Residents argue that an 'unlimited load' bridge would take a heavy toll on their way of life, on their safety and on their fragile natural environment and cultural heritage. A decision of this sort of significance would normally be subject to public scrutiny through the formal planning process, but local people heard about this 'rogue bridge' only once the council had decided to allow it. 864 residents have signed a petition to state Planning Minister Matthew Guy, calling on him to intervene in the issue.
Media interest in 'rogue bridge' grows
The likely effects of CoGG's extraordinary decision on local people has caught the interest of the local media:
- August 10. The Geelong Advertiser published an article by local resident John Boland - a 'leading light' in the opposition - outlining the case against the bridge ('Jetty Road a bridge too far').
- August 12. The Independent ran a story ('Bridge bypass to Guy's office') based on an interview with John Boland.
- August 23. The Bellarine Times published a letter from Gary Dean - another 'leading light' in the opposition.
- August 25. The Echo published an article about the issue ('Springs bridge fears'), plus another letter from Gary Dean.
DCSCA supporting local people
Drysdale & Clifton Springs Community Association (DCSCA) is supporting local residents' opposition to this 'rogue bridge', pointing out that its construction would contradict CoGG's earlier assurances to local people - given via the formal planning process - that a bridge here will have minimal impact on their lives. (see 'A troubling bridge over local waters' on this blog, August 19 2011).

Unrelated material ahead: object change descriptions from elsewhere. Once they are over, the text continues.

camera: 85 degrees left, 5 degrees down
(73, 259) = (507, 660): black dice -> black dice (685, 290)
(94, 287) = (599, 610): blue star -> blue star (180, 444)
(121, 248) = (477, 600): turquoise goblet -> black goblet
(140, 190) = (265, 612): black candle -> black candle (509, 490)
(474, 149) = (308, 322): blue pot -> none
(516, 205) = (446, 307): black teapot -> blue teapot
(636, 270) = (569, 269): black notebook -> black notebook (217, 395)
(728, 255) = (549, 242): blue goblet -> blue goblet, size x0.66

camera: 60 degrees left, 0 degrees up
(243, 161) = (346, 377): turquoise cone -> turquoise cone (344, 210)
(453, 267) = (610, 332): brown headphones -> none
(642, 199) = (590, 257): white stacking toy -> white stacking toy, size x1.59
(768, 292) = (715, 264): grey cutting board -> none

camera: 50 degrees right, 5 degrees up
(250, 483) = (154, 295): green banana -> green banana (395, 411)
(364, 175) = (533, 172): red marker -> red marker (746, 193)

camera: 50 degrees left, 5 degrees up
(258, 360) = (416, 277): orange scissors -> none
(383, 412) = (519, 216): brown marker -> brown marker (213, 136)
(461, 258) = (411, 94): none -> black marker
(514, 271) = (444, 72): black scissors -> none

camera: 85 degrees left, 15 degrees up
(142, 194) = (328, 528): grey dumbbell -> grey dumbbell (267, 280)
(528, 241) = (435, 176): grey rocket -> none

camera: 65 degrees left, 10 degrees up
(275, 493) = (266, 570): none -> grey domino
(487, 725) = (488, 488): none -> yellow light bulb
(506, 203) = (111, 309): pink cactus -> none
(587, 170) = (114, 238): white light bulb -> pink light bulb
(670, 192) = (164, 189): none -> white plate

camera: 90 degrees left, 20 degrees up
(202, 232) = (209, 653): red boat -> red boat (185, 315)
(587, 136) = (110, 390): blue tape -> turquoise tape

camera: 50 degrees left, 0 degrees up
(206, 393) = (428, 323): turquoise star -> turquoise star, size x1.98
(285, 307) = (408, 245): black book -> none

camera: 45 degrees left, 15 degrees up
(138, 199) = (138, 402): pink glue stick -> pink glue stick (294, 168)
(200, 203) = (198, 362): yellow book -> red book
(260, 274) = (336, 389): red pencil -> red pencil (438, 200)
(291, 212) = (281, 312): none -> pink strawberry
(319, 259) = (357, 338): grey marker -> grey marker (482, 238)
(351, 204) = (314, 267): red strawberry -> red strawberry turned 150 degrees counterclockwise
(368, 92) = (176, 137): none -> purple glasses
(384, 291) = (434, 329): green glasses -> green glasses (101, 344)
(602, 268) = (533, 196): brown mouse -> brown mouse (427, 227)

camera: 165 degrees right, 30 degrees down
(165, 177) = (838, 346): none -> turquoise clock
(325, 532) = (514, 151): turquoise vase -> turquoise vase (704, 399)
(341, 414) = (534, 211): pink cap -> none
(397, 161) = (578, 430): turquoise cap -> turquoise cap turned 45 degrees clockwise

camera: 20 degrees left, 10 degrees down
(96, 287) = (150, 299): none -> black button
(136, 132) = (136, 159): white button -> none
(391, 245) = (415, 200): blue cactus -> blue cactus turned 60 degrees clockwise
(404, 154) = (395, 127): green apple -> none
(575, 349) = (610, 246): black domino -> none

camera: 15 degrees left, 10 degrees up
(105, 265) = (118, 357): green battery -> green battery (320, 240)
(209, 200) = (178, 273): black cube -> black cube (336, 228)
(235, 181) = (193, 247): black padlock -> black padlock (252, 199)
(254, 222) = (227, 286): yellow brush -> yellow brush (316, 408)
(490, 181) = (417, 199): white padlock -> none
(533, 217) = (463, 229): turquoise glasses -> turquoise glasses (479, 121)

DCSCA has sent individual letters to Richard Marles (federal MP), David Koch and Lisa Neville (state MPs), Matthew Guy (state Planning Minister), Jeanette Powell (state Local Government Minister), John Mitchell (Mayor, Geelong) and Rod Macdonald (local councillor, Cheetham Ward). Each letter explains why DCSCA is supporting the residents and invites the addressee to lend their support, too.
Clearly, this issue won't go away. The only thing in doubt is just when the council will sit down with local people, hear their concerns about the rogue bridge and say what it will do to allay their fears. Until that time, local opposition and media interest both look set to increase.
(Illustration - local residents gather at the site of the proposed bridge over Griggs Creek.)